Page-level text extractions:

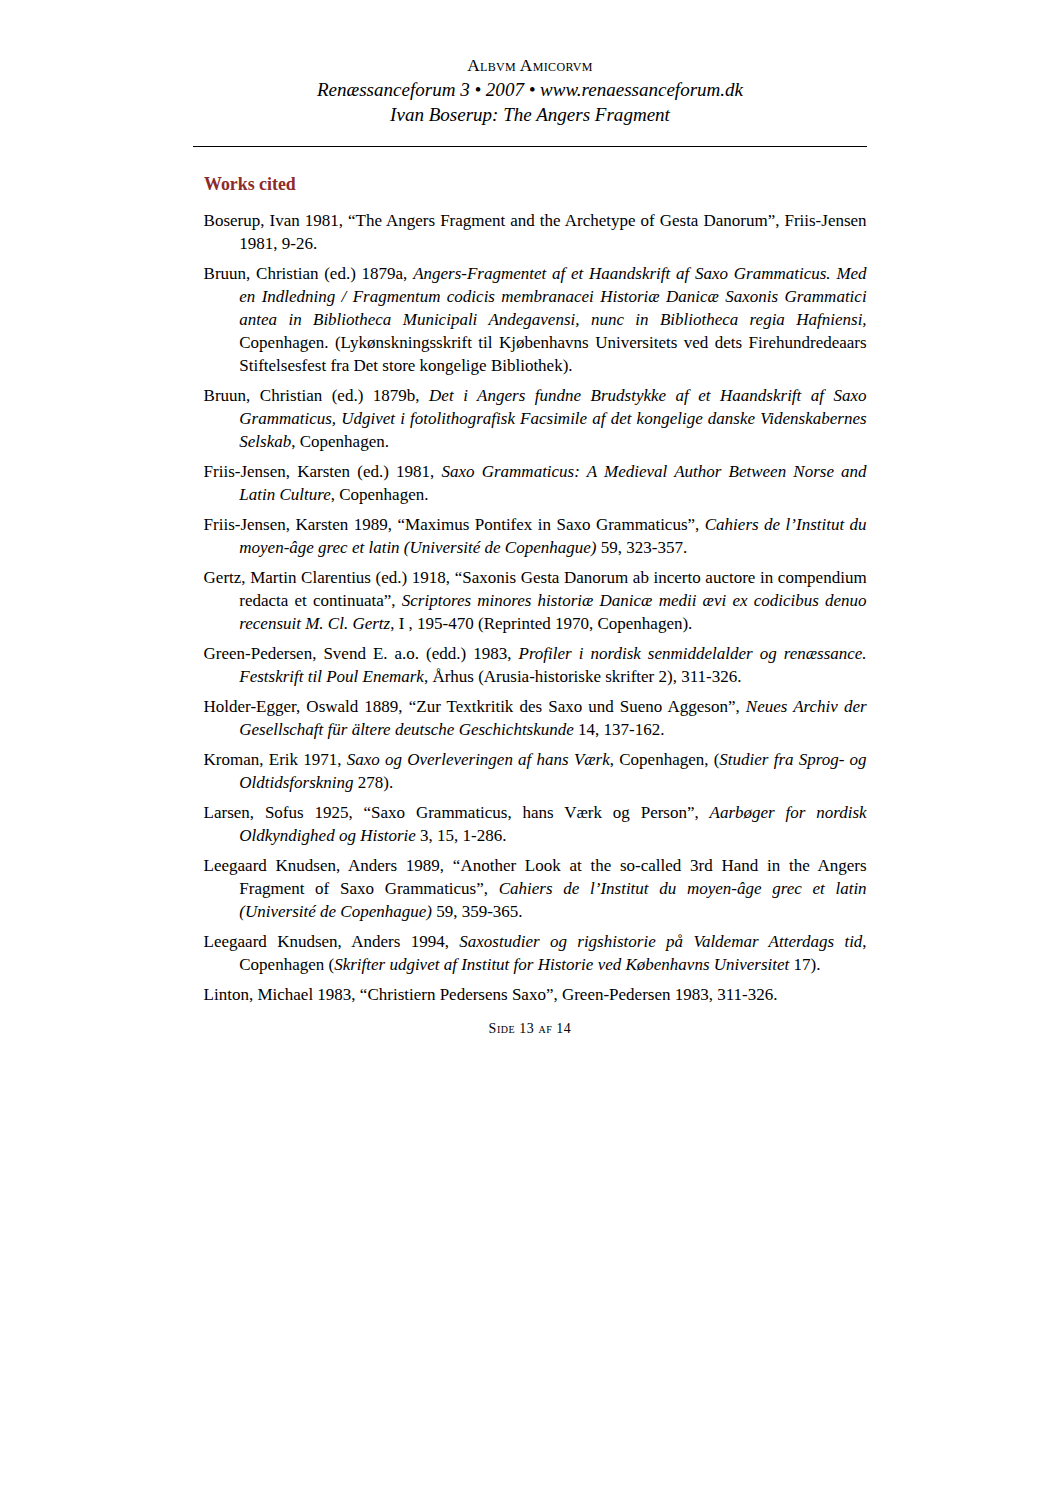Albvm Amicorvm
Renæssanceforum 3 • 2007 • www.renaessanceforum.dk
Ivan Boserup: The Angers Fragment
Works cited
Boserup, Ivan 1981, “The Angers Fragment and the Archetype of Gesta Danorum”, Friis-Jensen 1981, 9-26.
Bruun, Christian (ed.) 1879a, Angers-Fragmentet af et Haandskrift af Saxo Grammaticus. Med en Indledning / Fragmentum codicis membranacei Historiæ Danicæ Saxonis Grammatici antea in Bibliotheca Municipali Andegavensi, nunc in Bibliotheca regia Hafniensi, Copenhagen. (Lykønskningsskrift til Kjøbenhavns Universitets ved dets Firehundredeaars Stiftelsesfest fra Det store kongelige Bibliothek).
Bruun, Christian (ed.) 1879b, Det i Angers fundne Brudstykke af et Haandskrift af Saxo Grammaticus, Udgivet i fotolithografisk Facsimile af det kongelige danske Videnskabernes Selskab, Copenhagen.
Friis-Jensen, Karsten (ed.) 1981, Saxo Grammaticus: A Medieval Author Between Norse and Latin Culture, Copenhagen.
Friis-Jensen, Karsten 1989, “Maximus Pontifex in Saxo Grammaticus”, Cahiers de l’Institut du moyen-âge grec et latin (Université de Copenhague) 59, 323-357.
Gertz, Martin Clarentius (ed.) 1918, “Saxonis Gesta Danorum ab incerto auctore in compendium redacta et continuata”, Scriptores minores historiæ Danicæ medii ævi ex codicibus denuo recensuit M. Cl. Gertz, I , 195-470 (Reprinted 1970, Copenhagen).
Green-Pedersen, Svend E. a.o. (edd.) 1983, Profiler i nordisk senmiddelalder og renæssance. Festskrift til Poul Enemark, Århus (Arusia-historiske skrifter 2), 311-326.
Holder-Egger, Oswald 1889, “Zur Textkritik des Saxo und Sueno Aggeson”, Neues Archiv der Gesellschaft für ältere deutsche Geschichtskunde 14, 137-162.
Kroman, Erik 1971, Saxo og Overleveringen af hans Værk, Copenhagen, (Studier fra Sprog- og Oldtidsforskning 278).
Larsen, Sofus 1925, “Saxo Grammaticus, hans Værk og Person”, Aarbøger for nordisk Oldkyndighed og Historie 3, 15, 1-286.
Leegaard Knudsen, Anders 1989, “Another Look at the so-called 3rd Hand in the Angers Fragment of Saxo Grammaticus”, Cahiers de l’Institut du moyen-âge grec et latin (Université de Copenhague) 59, 359-365.
Leegaard Knudsen, Anders 1994, Saxostudier og rigshistorie på Valdemar Atterdags tid, Copenhagen (Skrifter udgivet af Institut for Historie ved Københavns Universitet 17).
Linton, Michael 1983, “Christiern Pedersens Saxo”, Green-Pedersen 1983, 311-326.
Side 13 af 14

What is required ::
Leave out all pictures and output each line exactly, from the top of the records through the line that holds "Friis-Jensen 1981, 9-26.".

Result of this exercise ::
Albvm Amicorvm
Renæssanceforum 3 • 2007 • www.renaessanceforum.dk
Ivan Boserup: The Angers Fragment
Works cited
Boserup, Ivan 1981, “The Angers Fragment and the Archetype of Gesta Danorum”, Friis-Jensen 1981, 9-26.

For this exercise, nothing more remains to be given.